The IRDAI may allow equity investment even in non-dividend paying companies to be included in the approved investment category subject to some conditions. This would increase the eligible universe of companies they can invest in, boosting allocation to stocks.
Under the existing norms, only investment in listed companies that have paid a minimum 10% dividend for at least two consecutive years immediately preceding can be included in the approved category.
A committee set up by the regulator last year had recommended allowing insurers to invest in equity sans the dividend criterion.
“Industry in various interactions with the regulator has sought further liberalised investment norms,” said an official aware of the developments.
“It is being looked at whether to scrap it (dividend rule) or lower the limit, but any relaxation will be provided with prudent regulations to protect policyholders.”
IRDAI had relaxed the dividend norm following the pandemic for the year April 1, 2020 to March 31, 2021 when many companies were forced to skip dividends. In August, it notified that the relaxation will continue beyond September 2022.

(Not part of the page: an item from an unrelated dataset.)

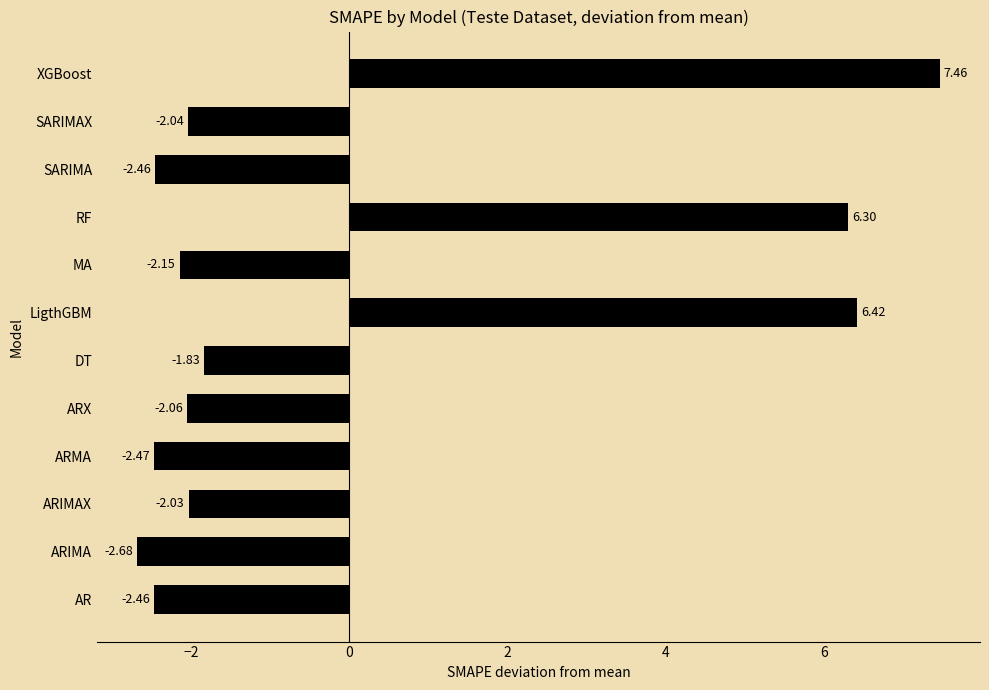

What is the difference between the values at ARIMA and XGBoost?

10.1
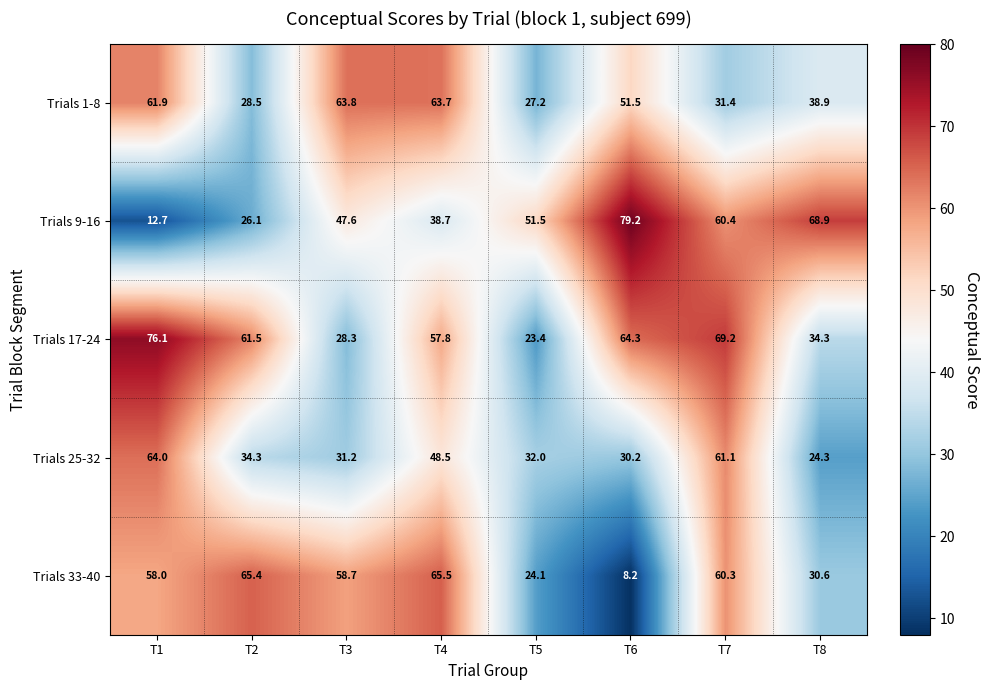

At which label is Trials 9-16 closest to 45?

T3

The regulator allowed investment in equity shares of firms that paid dividends “for at least two years out of three consecutive years immediately preceding” to be categorised as “approved investment”.
Under Regulation 3(5) of IRDAI (Investment) Regulations, 2016 no insurer can invest in “Equity shares of any listed company on which not less than 10% dividends have been paid for at least two consecutive years immediately preceding”.